April is National Poetry Month which means it’s also National Poetry Writing Month! I’ll be taking the plunge this year and writing a poem every day throughout April. I’ve decided to focus on haiku, since that seems like an achievable every day objective. I’ll share them all here as I go. What better way is there to start this blog off with a bang? Ideas are already percolating so it’s a good thing April is only two days away.
Traditional Japanese haiku are three lines and follow a 5-7-5 “on” (commonly translated as “syllable”) pattern. However, the difference in how sounds are counted in Japanese versus English makes a 5-7-5 syllable count in English not entirely accurate. The most important aspect when it comes to syllable count in haiku is that the poem can be said in one breath. 17 syllables can be a little bit long when going by this standard, so shorter is always acceptable.

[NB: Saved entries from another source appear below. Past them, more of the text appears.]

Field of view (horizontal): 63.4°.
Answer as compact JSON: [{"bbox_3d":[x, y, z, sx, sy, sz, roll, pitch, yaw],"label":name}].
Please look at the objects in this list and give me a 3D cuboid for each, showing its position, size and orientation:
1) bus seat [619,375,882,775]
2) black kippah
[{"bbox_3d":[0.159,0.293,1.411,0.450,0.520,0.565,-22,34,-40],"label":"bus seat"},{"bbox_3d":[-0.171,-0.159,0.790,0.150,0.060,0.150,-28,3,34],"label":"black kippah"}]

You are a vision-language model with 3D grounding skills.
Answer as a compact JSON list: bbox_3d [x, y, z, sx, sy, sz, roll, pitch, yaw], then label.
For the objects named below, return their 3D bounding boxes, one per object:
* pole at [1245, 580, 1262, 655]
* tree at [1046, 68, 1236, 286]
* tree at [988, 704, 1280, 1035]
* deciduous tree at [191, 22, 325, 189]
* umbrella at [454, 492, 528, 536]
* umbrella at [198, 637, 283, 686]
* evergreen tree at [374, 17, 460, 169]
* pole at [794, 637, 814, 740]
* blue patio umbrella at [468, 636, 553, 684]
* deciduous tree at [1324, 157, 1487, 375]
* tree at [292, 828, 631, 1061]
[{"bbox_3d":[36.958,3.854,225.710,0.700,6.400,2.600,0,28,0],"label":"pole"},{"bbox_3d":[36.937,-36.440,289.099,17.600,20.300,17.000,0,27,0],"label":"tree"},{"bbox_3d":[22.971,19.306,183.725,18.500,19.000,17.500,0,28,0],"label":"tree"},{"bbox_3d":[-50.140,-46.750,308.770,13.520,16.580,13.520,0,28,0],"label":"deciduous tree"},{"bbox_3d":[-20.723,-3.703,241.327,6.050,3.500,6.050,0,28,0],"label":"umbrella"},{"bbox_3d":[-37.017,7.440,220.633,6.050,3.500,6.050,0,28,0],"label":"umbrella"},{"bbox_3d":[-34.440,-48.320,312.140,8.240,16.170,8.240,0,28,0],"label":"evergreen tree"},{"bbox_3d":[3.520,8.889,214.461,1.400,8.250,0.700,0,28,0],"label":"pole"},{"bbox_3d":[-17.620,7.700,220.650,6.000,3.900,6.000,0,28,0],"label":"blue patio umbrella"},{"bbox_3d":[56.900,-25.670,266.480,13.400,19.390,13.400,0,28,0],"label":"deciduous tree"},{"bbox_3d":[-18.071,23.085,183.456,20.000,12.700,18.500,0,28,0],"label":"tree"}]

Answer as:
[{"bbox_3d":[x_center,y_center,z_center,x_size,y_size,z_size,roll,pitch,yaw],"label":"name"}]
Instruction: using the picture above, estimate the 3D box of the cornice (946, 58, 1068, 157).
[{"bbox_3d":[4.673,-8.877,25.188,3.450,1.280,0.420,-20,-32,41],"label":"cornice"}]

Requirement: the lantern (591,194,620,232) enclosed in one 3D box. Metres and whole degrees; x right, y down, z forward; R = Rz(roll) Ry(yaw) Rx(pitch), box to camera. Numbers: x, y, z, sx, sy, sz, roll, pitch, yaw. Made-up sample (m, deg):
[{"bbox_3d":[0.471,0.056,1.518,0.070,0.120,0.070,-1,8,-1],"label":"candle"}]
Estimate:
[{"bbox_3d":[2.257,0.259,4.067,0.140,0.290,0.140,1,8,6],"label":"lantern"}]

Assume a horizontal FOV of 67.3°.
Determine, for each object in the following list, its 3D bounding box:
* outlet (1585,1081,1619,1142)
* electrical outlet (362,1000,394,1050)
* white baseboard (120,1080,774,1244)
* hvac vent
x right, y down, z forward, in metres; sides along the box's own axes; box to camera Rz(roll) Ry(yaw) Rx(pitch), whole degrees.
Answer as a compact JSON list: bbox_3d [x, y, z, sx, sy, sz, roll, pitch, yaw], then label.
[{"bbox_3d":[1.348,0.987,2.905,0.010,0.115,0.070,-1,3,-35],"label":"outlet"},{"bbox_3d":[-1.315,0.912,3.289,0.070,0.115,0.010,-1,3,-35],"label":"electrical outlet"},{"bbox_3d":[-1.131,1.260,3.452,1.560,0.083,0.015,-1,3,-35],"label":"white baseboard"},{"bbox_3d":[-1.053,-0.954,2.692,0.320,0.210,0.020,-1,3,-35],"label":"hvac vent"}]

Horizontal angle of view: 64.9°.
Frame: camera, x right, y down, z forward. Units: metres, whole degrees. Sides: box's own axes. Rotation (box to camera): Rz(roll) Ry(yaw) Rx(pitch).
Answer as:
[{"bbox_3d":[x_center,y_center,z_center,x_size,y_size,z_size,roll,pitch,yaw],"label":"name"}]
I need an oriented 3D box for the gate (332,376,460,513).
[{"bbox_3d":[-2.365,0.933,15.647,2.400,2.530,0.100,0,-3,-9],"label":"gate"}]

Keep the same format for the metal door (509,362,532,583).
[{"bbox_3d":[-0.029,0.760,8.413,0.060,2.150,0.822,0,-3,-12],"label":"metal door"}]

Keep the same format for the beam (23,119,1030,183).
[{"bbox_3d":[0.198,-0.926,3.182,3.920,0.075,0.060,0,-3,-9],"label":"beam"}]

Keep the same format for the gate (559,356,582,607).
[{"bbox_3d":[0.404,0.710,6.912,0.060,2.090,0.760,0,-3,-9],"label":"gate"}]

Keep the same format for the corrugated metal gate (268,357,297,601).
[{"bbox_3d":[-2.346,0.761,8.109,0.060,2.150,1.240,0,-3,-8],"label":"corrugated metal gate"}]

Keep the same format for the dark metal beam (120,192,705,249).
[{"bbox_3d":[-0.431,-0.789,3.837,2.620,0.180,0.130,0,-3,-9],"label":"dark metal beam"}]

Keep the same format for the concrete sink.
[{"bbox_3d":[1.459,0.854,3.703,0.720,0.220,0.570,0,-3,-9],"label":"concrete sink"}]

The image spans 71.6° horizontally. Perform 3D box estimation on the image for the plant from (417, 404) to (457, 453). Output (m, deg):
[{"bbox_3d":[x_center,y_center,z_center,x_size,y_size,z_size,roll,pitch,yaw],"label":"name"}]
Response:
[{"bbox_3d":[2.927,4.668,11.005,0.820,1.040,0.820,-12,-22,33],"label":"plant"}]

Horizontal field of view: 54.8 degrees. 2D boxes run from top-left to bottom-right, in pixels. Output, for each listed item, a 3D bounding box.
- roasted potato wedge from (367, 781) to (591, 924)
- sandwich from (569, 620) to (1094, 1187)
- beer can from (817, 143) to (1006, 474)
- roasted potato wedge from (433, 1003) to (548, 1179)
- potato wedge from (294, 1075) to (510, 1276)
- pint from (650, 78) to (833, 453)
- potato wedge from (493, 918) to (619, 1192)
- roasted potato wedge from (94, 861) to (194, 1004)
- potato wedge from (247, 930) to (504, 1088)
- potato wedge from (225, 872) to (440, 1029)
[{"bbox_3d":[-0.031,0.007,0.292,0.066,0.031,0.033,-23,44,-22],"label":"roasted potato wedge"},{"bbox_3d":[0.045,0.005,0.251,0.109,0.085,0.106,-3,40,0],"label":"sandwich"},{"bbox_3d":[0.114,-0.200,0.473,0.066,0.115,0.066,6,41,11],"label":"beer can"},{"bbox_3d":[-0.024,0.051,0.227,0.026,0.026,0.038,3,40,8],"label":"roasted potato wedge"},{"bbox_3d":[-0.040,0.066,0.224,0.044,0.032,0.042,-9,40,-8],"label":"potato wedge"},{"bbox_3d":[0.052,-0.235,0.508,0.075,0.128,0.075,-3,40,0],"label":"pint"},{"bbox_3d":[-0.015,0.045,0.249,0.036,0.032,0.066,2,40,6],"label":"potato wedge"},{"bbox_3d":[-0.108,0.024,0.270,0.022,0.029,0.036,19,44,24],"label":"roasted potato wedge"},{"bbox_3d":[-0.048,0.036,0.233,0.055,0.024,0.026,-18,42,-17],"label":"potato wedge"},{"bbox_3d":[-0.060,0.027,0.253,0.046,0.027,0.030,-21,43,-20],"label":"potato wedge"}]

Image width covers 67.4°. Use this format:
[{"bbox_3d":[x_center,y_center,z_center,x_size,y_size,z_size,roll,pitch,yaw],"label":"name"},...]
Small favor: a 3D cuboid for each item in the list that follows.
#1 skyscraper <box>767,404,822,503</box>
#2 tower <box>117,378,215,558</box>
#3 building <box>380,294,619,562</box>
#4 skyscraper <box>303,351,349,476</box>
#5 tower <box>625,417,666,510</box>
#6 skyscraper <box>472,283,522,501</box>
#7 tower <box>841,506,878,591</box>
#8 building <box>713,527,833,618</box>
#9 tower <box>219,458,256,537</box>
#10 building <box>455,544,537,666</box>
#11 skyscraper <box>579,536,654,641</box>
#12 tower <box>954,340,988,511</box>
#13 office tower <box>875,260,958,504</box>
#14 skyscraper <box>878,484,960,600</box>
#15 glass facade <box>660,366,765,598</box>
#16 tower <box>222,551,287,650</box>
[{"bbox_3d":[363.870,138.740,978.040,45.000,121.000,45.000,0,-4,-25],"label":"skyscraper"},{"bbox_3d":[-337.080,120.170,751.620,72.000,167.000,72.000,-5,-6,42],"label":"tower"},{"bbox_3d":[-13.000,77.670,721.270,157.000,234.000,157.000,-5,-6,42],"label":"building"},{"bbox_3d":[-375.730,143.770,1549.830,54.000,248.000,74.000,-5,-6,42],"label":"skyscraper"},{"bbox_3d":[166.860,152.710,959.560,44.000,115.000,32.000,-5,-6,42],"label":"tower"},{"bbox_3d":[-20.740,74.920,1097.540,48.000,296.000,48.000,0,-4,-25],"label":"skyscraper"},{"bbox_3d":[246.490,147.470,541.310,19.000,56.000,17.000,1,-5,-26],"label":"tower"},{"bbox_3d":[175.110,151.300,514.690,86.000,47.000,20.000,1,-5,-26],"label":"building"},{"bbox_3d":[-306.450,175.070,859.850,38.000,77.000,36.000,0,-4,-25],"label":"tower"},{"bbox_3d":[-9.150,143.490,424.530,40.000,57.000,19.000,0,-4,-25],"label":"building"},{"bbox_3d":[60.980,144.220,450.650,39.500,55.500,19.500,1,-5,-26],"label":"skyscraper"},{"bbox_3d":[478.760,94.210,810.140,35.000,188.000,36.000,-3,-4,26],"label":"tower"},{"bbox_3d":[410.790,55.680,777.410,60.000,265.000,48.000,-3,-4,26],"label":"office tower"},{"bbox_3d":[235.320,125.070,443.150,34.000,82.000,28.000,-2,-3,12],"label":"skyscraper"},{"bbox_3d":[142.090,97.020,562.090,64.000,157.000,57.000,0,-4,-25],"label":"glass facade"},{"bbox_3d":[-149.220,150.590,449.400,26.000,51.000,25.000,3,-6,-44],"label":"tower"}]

Equally important in traditional haiku is the use of words that speak to a particular season. Using a seasonal word can evoke nostalgic images in the reader’s mind. It can give more substance to the haiku without the need for many words.
Another common theme in haiku is the juxtaposition of two ideas or images for the reader to reflect on and form relations between. Traditionally a kireji or cutting-word was used between ideas. In English this often translates to some kind of punctuation.
During my foray into haiku, (I am by no means an expert), I will try to keep these three elements in mind. I plan to make my way through the seasons starting with winter. I look forward to this challenge and to reading everyone else work this next month.